Oliver has an easier task than English history documentarians. Their past has been so picked over that I expect at some point to see a BBC program about the Greatest Fourteen Seconds of the Most Important 9 Cubic Inches in British History, as if Nicholson Baker got a commission. But Oliver has done the larger history well. Thus we have a pudding in which the proof is ... excellent, to my taste.

Covering nearly two millenia in ten episodes is going to leave a lot out. Still, perhaps Highland Scots deserved more time, though I'm sure that there would have been complaints about any depiction of their tribalism. I've also seen grumbling that the series was too anglocentric, but to me that's pretty thin: Scotland's history has for centuries been intertwined with that of England. Perhaps more could have been done with the Edinburgh enlightenment -- covered almost solely (so far) by a considered treatment of Adam Smith.

[Let's pause to thank Presbyterians for making literacy so important. I heard someone compare the Covenenters to Taliban recently, and I nearly plotzed. If the Covenenters ran Afghanistan, Pashtun in great numbers would be able to read and write, instead of having only a surname they couldn't identify in script or print.]

The last episode is this Sunday. I'll be sad to see it go. If you have any interest in history or even in popular depictions of history, perhaps you should watch it.

Wednesday, December 02, 2009

Oil Rags and Reality

1) I always presumed that the flavoring agent in Earl Grey tea was bergamot oil, from the mint-like herb (it has square stems like mint!) bergamot.

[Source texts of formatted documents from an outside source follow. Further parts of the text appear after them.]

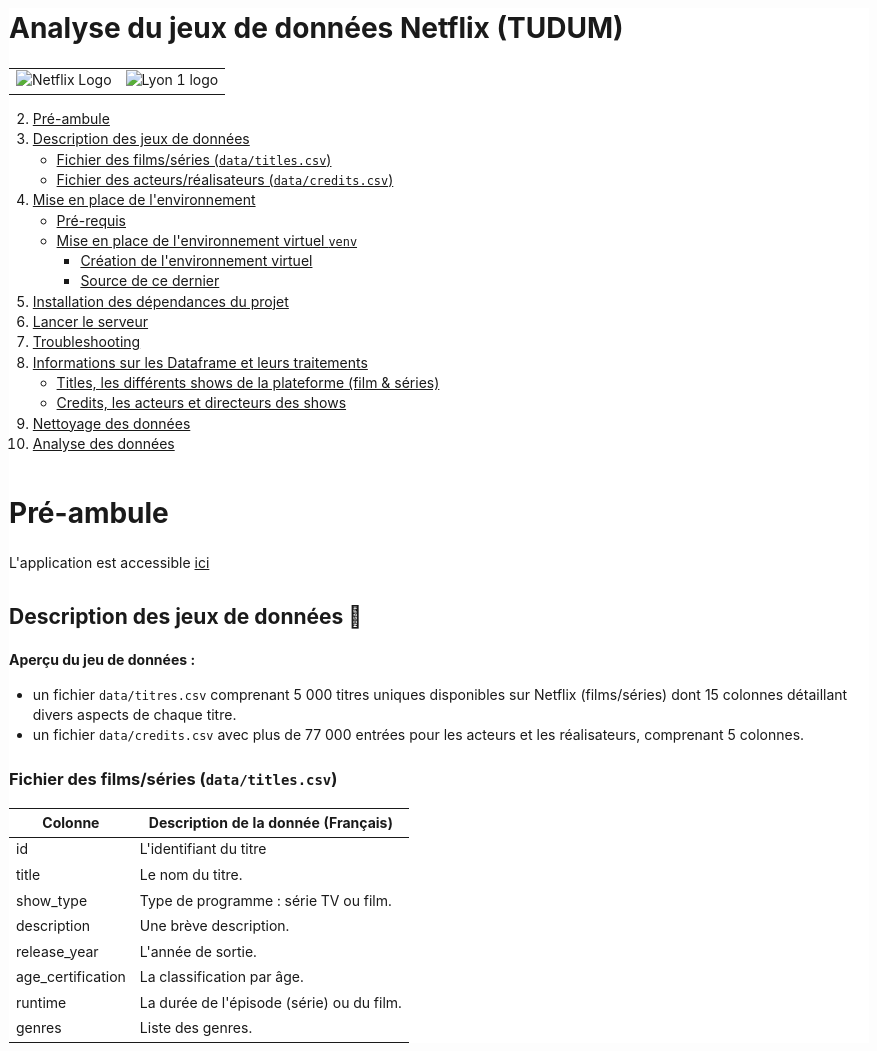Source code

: # Analyse du jeux de données Netflix (TUDUM)

<table style="margin: auto;">
    <tr>
        <td><img src="doc/netflix.png" alt="Netflix Logo" width="250" /></td>
        <td><img src="doc/lyon1.png" alt="Lyon 1 logo" width="250" /></td>
    </tr>
</table>


2. [Pré-ambule](#pré-ambule)
3. [Description des jeux de données](#description-des-jeux-de-données-)
   - [Fichier des films/séries (`data/titles.csv`)](#fichier-des-filmsséries-datatitlescsv)
   - [Fichier des acteurs/réalisateurs (`data/credits.csv`)](#fichier-des-acteursréalisateurs-datacreditscsv)
4. [Mise en place de l'environnement](#mise-en-place-de-l'environnement)
   - [Pré-requis](#pré-requis)
   - [Mise en place de l'environnement virtuel `venv`](#mise-en-place-de-l'environnement-virtuel-venv)
     - [Création de l'environnement virtuel](#création-de-l'environnement-virtuel)
     - [Source de ce dernier](#source-de-ce-dernier)
5. [Installation des dépendances du projet](#installation-des-dépendances-du-projet)
6. [Lancer le serveur](#lancer-le-serveur)
7. [Troubleshooting](#troubleshooting)
8. [Informations sur les Dataframe et leurs traitements](#informations-sur-les-dataframe-et-leurs-traitements)
   - [Titles, les différents shows de la plateforme (film & séries)](#titles-les-différents-shows-de-la-plateforme-film-&-séries)
   - [Credits, les acteurs et directeurs des shows](#credits-les-acteurs-et-directeurs-des-shows)
9. [Nettoyage des données](#nettoyage-des-données)
10. [Analyse des données](#analyse-des-données)

# Pré-ambule

L'application est accessible [ici](http://51.38.178.218:8090)

## Description des jeux de données 📄

**Aperçu du jeu de données :**

- un fichier `data/titres.csv` comprenant 5 000 titres uniques disponibles sur Netflix (films/séries) dont 15 colonnes détaillant divers aspects de chaque titre.
- un fichier `data/credits.csv` avec plus de 77 000 entrées pour les acteurs et les réalisateurs, comprenant 5 colonnes.

### Fichier des films/séries (`data/titles.csv`)

| Colonne               | Description de la donnée (Français)                     |
|-----------------------|---------------------------------------------------------|
| id                    | L'identifiant du titre                                   |
| title                 | Le nom du titre.                                        |
| show_type             | Type de programme : série TV ou film.                   |
| description           | Une brève description.                                  |
| release_year          | L'année de sortie.                                      |
| age_certification     | La classification par âge.                              |
| runtime               | La durée de l'épisode (série) ou du film.               |
| genres                | Liste des genres.                                       |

But no, it's oil from the peel of the bergamot orange.

2) Reality TV is no longer just cancer on television; it has become a cancer on reality.

3) William Bolcom is a serious classical composer, with many suites, sonatas, symphonies, and other concert hall works to his name, but he also writes contemporary rags. I've found passable versions of two of my favorites on YouTube.

Graceful Ghost is one of the saddest and most beautiful of all rags--right up there with Joplin's Bethena. Here it's performed sensitively (if a bit poorly miked) by Megan Mui.



Another of Bolcom's Ghost Rags is Poltergeist, which is altogether more rambunctious-- particularly in the middle section when the ghost starts throwing the crystal around. Played by Olivier Cazal.



I believe both of these tunes were published in 1978. Bolcom's excellent old recording called Heliotrope Bouquet is out of print, but both these rags performed by the composer are on Bolcom's Complete Rags as well as various collections (Richard Dowling does a great job with Graceful Ghost).

Bolcom has also written what must be the funniest contemporary classical cabaret tune (faint praise, I know, but it's clever): Amor with lyrics by Arnold Weinstein.

Tuesday, December 01, 2009

What is this Watch Device?

Those are watches in there. But it's not a watch case.


What is that contrivance pictured above? It's not, strictly speaking, a watch case. It costs about 3,000 dollars. Ideal Christmas present for some hateful person.

Give up?

It's a watchwinder. For those who have more than one of those very expensive watches that wind with arm motion. With this implment you can keep them wound, since setting the pricier models is extremely difficult if they run down. [I actually don't mind self-winding watches, at least the cheaper sort which are easily set. But this device isn't for those.]

I particularly enjoy the fact that the device has: "Lighted LED digital displays are provided for extremely accurate quartz-based 12-hour time (AM and PM) and the turns per day indicators...." While you won't have to set your watch as often, you will have to set the quartz-based LED-signalled timer of your watch winder.

I thought of it thanks to this disquisition, though the watch winder described there is a bit different -- and it sounds as though it's more comical. The writer has a larger point to make, and to me it was worth a read.